The release of Canon’s ultra wide angle 11-24mm lens and 360° cameras have allowed photographers to fit more in their frames than ever before. But, as wide as those devices go, they’ve got nothing on this next image.
An artist named Pablo Carlos Budassi crammed the entire universe into a single image, using logarithmic maps from Princeton and images from NASA.
The. Entire. Universe.
For us non-astronomers, Physics-Astronomy explains what we’re seeing:
“Our Sun and the solar system are at the very center of this image.
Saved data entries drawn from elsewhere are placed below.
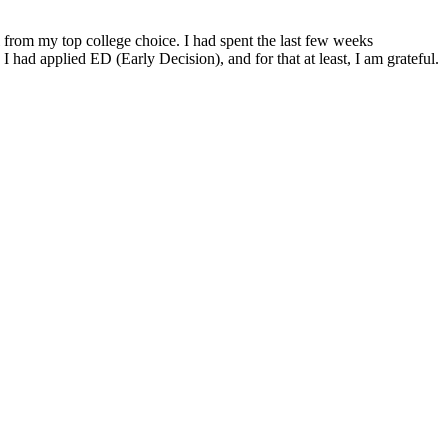
al from my top college choice. I had spent the last few weeks
 had applied ED (Early Decision), and for that at least, I am grateful.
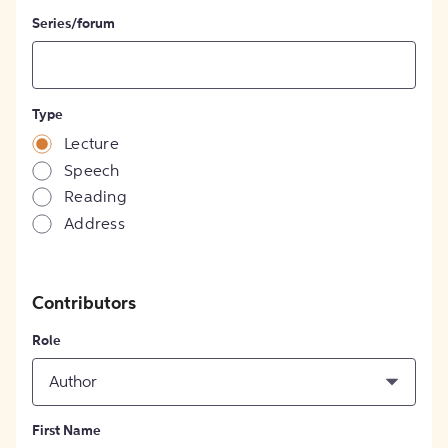
Series/forum
Type
Lecture
Speech
Reading
Address
Contributors
Role
Author
First Name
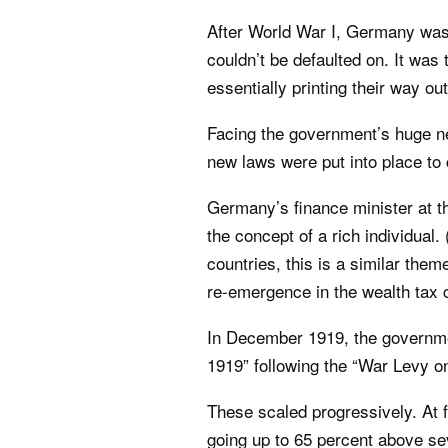
After World War I, Germany was f
couldn’t be defaulted on. It was
essentially printing their way out
Facing the government’s huge ne
new laws were put into place to
Germany’s finance minister at th
the concept of a rich individua
countries, this is a similar them
re-emergence in the wealth tax 
In December 1919, the governme
1919” following the “War Levy on
These scaled progressively. At 
going up to 65 percent above se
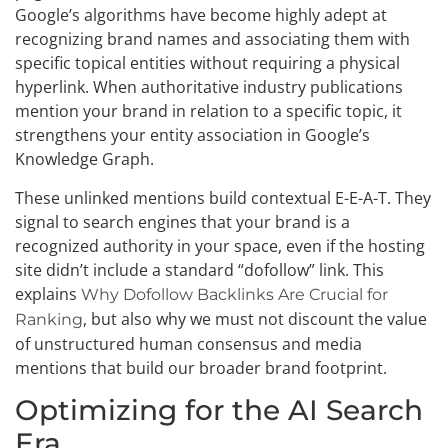
Google’s algorithms have become highly adept at
recognizing brand names and associating them with
specific topical entities without requiring a physical
hyperlink. When authoritative industry publications
mention your brand in relation to a specific topic, it
strengthens your entity association in Google’s
Knowledge Graph.
These unlinked mentions build contextual E-E-A-T. They
signal to search engines that your brand is a
recognized authority in your space, even if the hosting
site didn’t include a standard “dofollow” link. This
explains
Why Dofollow Backlinks Are Crucial for
, but also why we must not discount the value
Ranking
of unstructured human consensus and media
mentions that build our broader brand footprint.
Optimizing for the AI Search
Era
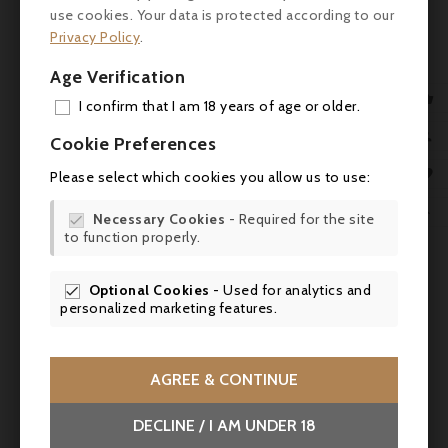
use cookies. Your data is protected according to our
product also bought:
Privacy Policy
.
Age Verification

I confirm that I am 18 years of age or older.
ADD

Cookie Preferences
MY 

Please select which cookies you allow us to use:
WIS

Necessary Cookies
- Required for the site


to function properly.
SCR

Optional Cookies
- Used for analytics and

personalized marketing features.

AGREE & CONTINUE
Price
€13.00
DECLINE / I AM UNDER 18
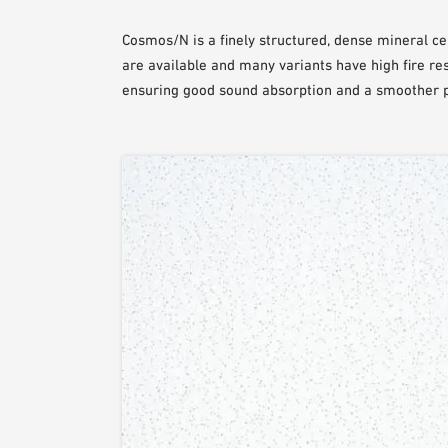
Cosmos/N is a finely structured, dense mineral cei
are available and many variants have high fire resi
ensuring good sound absorption and a smoother pa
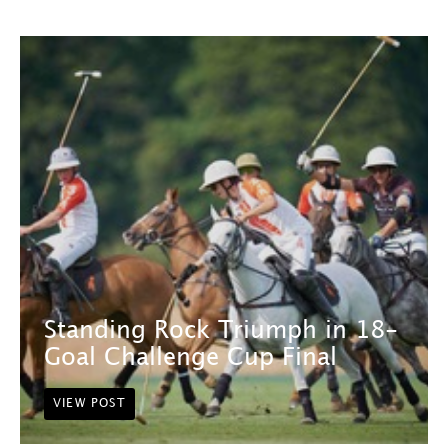
Standing Rock Triumph in 18-
Goal Challenge Cup Final
VIEW POST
They are followed by the outer ring of Milky Way Galaxy, one of the two major arms of Milky Way, a ring of other closer galaxies like Andromeda, rest of the cosmos, cosmic microwave background radiation leftover from the big bang, and finally a ring of plasma also generated by the big bang.”
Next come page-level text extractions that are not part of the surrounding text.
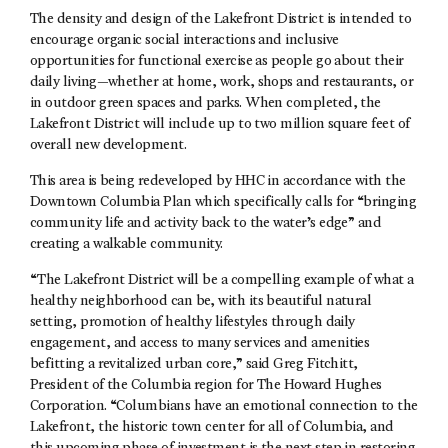
The density and design of the Lakefront District is intended to
encourage organic social interactions and inclusive
opportunities for functional exercise as people go about their
daily living—whether at home, work, shops and restaurants, or
in outdoor green spaces and parks. When completed, the
Lakefront District will include up to two million square feet of
overall new development.
This area is being redeveloped by HHC in accordance with the
Downtown Columbia Plan which specifically calls for “bringing
community life and activity back to the water’s edge” and
creating a walkable community.
“The Lakefront District will be a compelling example of what a
healthy neighborhood can be, with its beautiful natural
setting, promotion of healthy lifestyles through daily
engagement, and access to many services and amenities
befitting a revitalized urban core,” said Greg Fitchitt,
President of the Columbia region for The Howard Hughes
Corporation. “Columbians have an emotional connection to the
Lakefront, the historic town center for all of Columbia, and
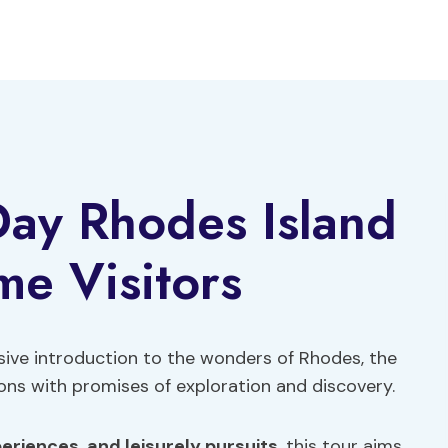
 Day Rhodes Island
ime Visitors
sive introduction to the wonders of Rhodes, the
kons with promises of exploration and discovery.
periences
,
and leisurely pursuits
, this tour aims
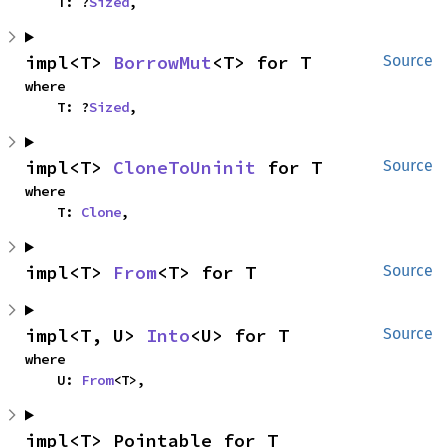
    T: ?
Sized
,
impl<T> 
BorrowMut
<T> for T
Source
where

    T: ?
Sized
,
impl<T> 
CloneToUninit
 for T
Source
where

    T: 
Clone
,
impl<T> 
From
<T> for T
Source
impl<T, U> 
Into
<U> for T
Source
where

    U: 
From
<T>,
impl<T> Pointable for T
So how does one get the idea to create an image of the entire universe? For Pablo it was while he was creating hexaflexagons for his son’s birthday.
“When I was making hexaflexagons for my son as a momento, I started to make the central views of cosmos and solar system. The idea of making logarithmic view came into my mind and the next day I was able to set the images from NASA and some images I created myself to set them with Phototshop,” the artist said.
This image might not have the same resolution as the 1.5 billion pixel photo of Andromeda, but it still pretty awesome!